51 yaşına göre kırışıklarınız çok az. Gayet genç duruyorsunuz. Botoks falan mı yaptırdınız? Estetiğiniz var mı?

Yok yahu. Dişlerimi bile korkudan anca yaptırabildim. Beceremem öyle şeyleri. Botoksum motoksum yok. Kaza falan da geçirmediğim sürece yaptırmam öyle şeyler. Ben normal hayatımda makyaj bile yapmam biliyor musun? Sahnede falan yeterince sürüyorlar, sıkıldım. Öyle gece kremi, göz kremi bilmem ne maskesi falan da bilmem. Bir nemlendiricim var, onu da ancak cildim çok gerildiğinde sürüyorum, o kadar. Günlük hayatımda yüzümü yıkar, saçlarımı toplar, çıkarım dışarıya.

Nasıl bir ev kadınısınız?

Dört dörtlük! Evimin her şeyini ben yaparım. Temizlik, alışveriş, ütü, dikiş, bazen bulaşık... Sabah kalkar kızımı yollarım, o gittikten sonra 
evi temizlerim, böreğimi fırına koyarım. Günü gelmişse perdelerimi yıkarım. Akşam eğer saat uygunsa işten gelince de yemek hazırlar, sofrayı kurarım. Temiz kadınımdır bak! Mis gibi kokar evim. Standart bir aile hayatı yani bizimki. Bazen akşamları yürüyüşe çıkarız, mısır alırız. Biz Romanlar severiz çekirdek mekirdek biliyorsun. Eve gelince de yer yatağı hazırlarım, evde karyola dolu ama onun keyfi başka. Kızımı kocamı alırım yanıma, demlerim çayımı. Benden mutlusu var mı be o zaman?
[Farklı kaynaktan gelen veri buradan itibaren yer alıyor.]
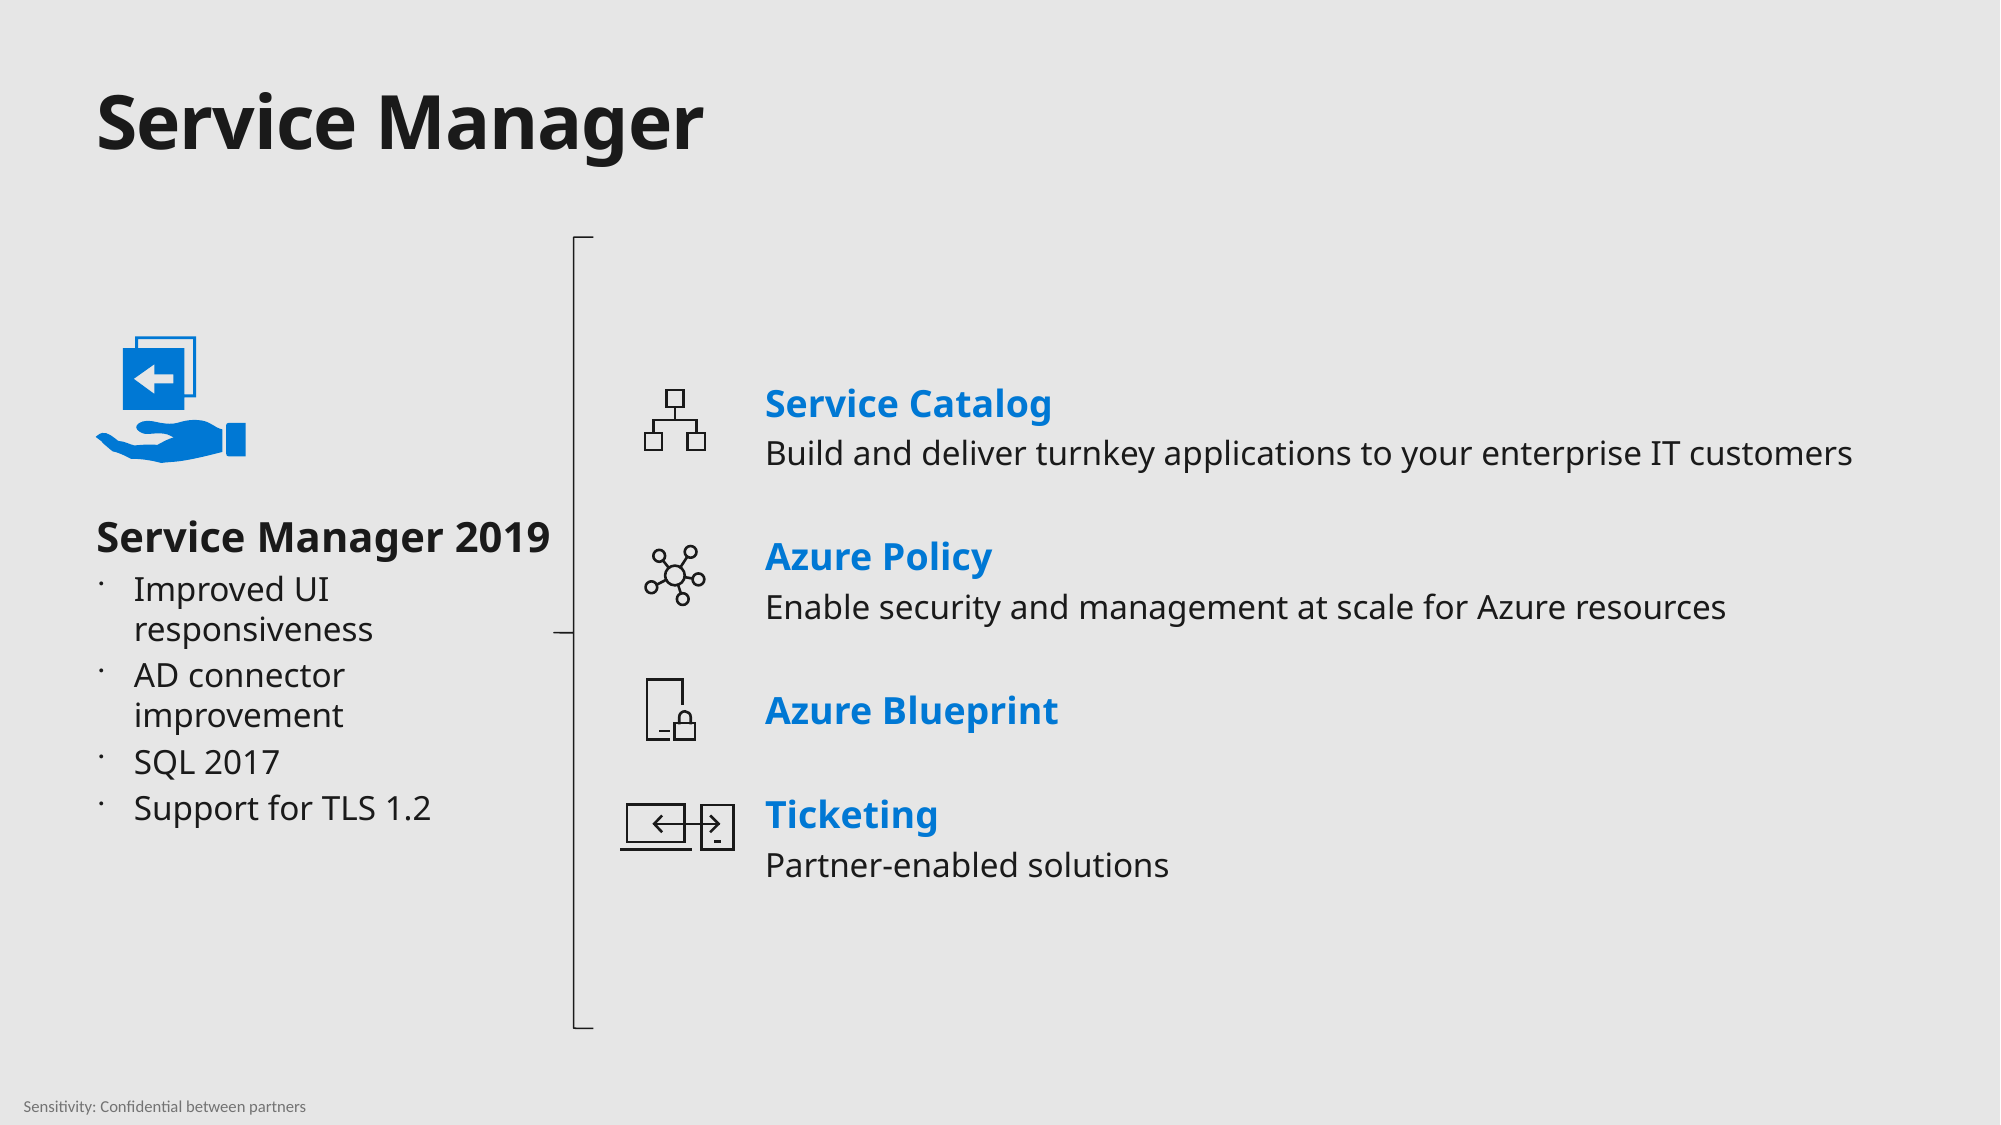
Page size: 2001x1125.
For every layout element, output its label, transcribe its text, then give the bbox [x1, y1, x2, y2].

text_box Service Manager 2019 Improved UI responsiveness AD connector improvement SQL 2017 Support for TLS 1.2 [96, 511, 551, 878]
text_box Ticketing Partner-enabled solutions [765, 791, 1906, 885]
text_box [644, 390, 705, 451]
text_box Azure Policy Enable security and management at scale for Azure resources [765, 533, 1906, 627]
text_box [95, 419, 223, 463]
text_box Azure Blueprint [765, 686, 1906, 732]
title Service Manager [96, 75, 1904, 166]
text_box [553, 236, 594, 1030]
text_box [646, 679, 696, 740]
text_box [645, 546, 705, 605]
text_box [122, 336, 197, 410]
text_box [226, 422, 246, 457]
text_box Service Catalog Build and deliver turnkey applications to your enterprise IT customers [765, 379, 1906, 473]
text_box [627, 804, 734, 850]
Buradan Akhisarlılara ne söylemek isterseniz?

Öncelikle buraya kadar benim için geldiğinden dolayı sana çok teşekkür ederim canım benim. Akhisar Belediyesi ,Akhisar Genç İş Adamları Derneğine ve Thyateira Zeytinciliğe gönderdikleri zarif hediyeleri için teşekkür ederim.Ben Akhisarlıyım  memleketimi çok seviyorum çok sık gelmesemde kalbim her  zaman onlarla hepsini çok seviyorum.Ve seninle hemşerilerime kucak dolusu selamlar gönderiyorum.